A.) Ok let's prove that the space isn't empty.
Let's take $p(x)= 0$, and this satisfies the condition of $p(1)=p(-1)=0$
B.) Now that the sum of two vectors in $W$ belong in $V$
Let's take two polynomials that satisfy $W$ and show that their sum belongs in $W$. This is pretty trivial since you can't go increase your degree from addition.
Let's take $p_1(x)=x_1^3-x_1^2-x_1+1$ and $p_2(x)=x_2^3-x_2^2-x_2+1$.
Their sum belongs in $V$.
Let's check multiplication by a scalar $\lambda \in \mathbb{R} $(also pretty trivial):
$p(\lambda x)=\lambda x^3-\lambda x^2-\lambda x+1 = \lambda p(x)$
Now onto the basis:
My thought process is that I might need to find a basis that contains at least 4 components (since $\mathbb{R}_3[x]$ contains 4 components), which I don't think is correct.
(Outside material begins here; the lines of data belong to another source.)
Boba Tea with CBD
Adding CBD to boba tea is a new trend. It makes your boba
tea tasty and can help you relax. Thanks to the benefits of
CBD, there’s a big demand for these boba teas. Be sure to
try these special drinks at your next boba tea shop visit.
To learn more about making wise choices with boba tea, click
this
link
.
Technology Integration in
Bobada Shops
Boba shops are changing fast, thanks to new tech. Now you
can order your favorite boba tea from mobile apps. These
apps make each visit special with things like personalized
So far I have two components:
B= $\{ (x^2-1),(x(x^2-1))\} $
This is where I'm stuck and can't find anymore polynomials that satisfy the requirement.
TL;DR
1.) Is my thought process for proving that $W$ is a subspace of $V$ correct?
2.) How can I find a basis for $W$? Is there a simpler way using a system of equations rather than brute force trial and error?
Best Answer
Sorry, but your line of thought is quite wrong.
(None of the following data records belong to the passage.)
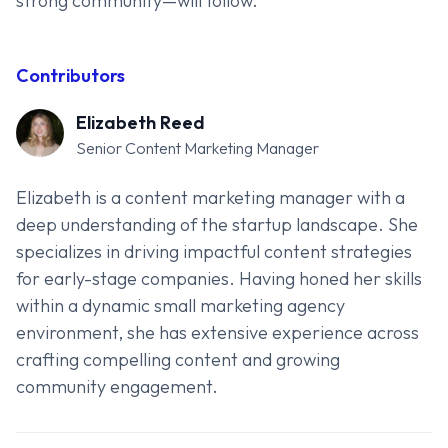
strong community—will follow.
Contributors
Elizabeth Reed
Senior Content Marketing Manager
Elizabeth is a content marketing manager with a
deep understanding of the startup landscape. She
specializes in driving impactful content strategies
for early-stage companies. Having honed her skills
within a dynamic small marketing agency
environment, she has extensive experience across
crafting compelling content and growing
community engagement.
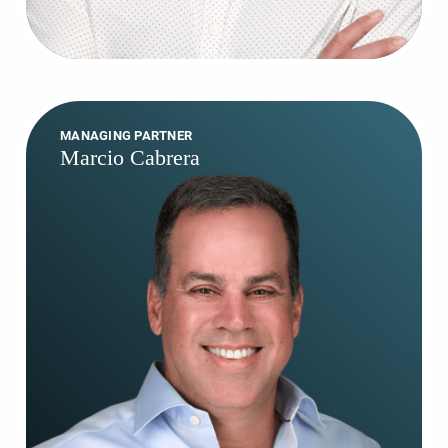
MANAGING PARTNER
Marcio Cabrera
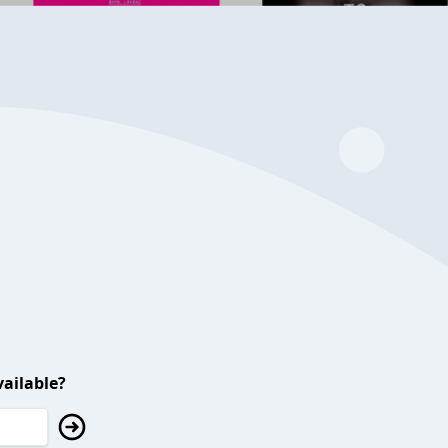
ailable?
Your part B is the worst one. Apart from using $x_1$ and $x_2$, which is already bad, you can't prove the set is closed under addition by showing that the sum of two particular element is in the set. You need to show that for any choice of polynomials $p,q\in W$, the sum $p+q\in W$. Similarly for the closure with respect to scalar multiplication.
Let's try a more systematic approach.
Consider the vector space $V$ of polynomials of degree at most $3$ (not *of degree $3$) with real coefficients.
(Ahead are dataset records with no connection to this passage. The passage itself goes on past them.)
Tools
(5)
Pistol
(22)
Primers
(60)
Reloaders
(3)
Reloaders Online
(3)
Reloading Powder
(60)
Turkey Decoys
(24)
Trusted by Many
For $a\in\mathbb{R}$, consider $W_a=\{p\in V: p(a)=0\}$. Then $W_a$ is a subspace of $V$. Indeed, the zero polynomial clearly belongs to $W_a$. Moreover, if $p,q\in W_a$, we have $p(a)=0$ and $q(a)=0$; so, if $r(x)=p(x)+q(x)$, we have $$ r(a)=p(a)+q(a)=0+0=0 $$ because of standard laws of polynomials. Finally, if $\lambda\in\mathbb{R}$ and $s(x)=\lambda p(x)$, we have $$ s(a)=\lambda p(a)=0 $$ Therefore $p(x)+q(x)\in W_a$ and $\lambda p(x)\in W_a$.
Your set is $W=W_1\cap W_{-1}$ and is a subspace being the intersection of two subspaces.
In order to find a basis, you can consider the linear map $$ f\colon V\to\mathbb{R}^2,\qquad f(p)=\begin{bmatrix}p(1)\\p(-1)\end{bmatrix} $$ and notice that $W=\ker f$. (Note that linearity of this map is basically the same as the proof above.)
It's easy to find the matrix of $f$ relative to the standard bases on $V$ (that is, $\{1,x,x^2,x^3\}$ and of $\mathbb{R}^2$. It is $$ \begin{bmatrix} 1 & 1 & 1 & 1 \\ 1 & -1 & 1 & -1 \end{bmatrix} $$ A standard Gaussian elimination brings to the reduced row echelon form $$ \begin{bmatrix} 1 & 0 & 1 & 0 \\ 0 & 1 & 0 & 1 \end{bmatrix} $$ and the null space of this matrix has as basis $$ \left\{ \begin{bmatrix}-1\\0\\1\\0\end{bmatrix}, \begin{bmatrix}0\\-1\\0\\1\end{bmatrix} \right\} $$ The polynomials having these coordinates with respect to the standard basis are $x^2-1$ and $x^3-x$, so a basis for $W$ is $$ \{x^2-1,x^3-x\} $$ as was your intuition.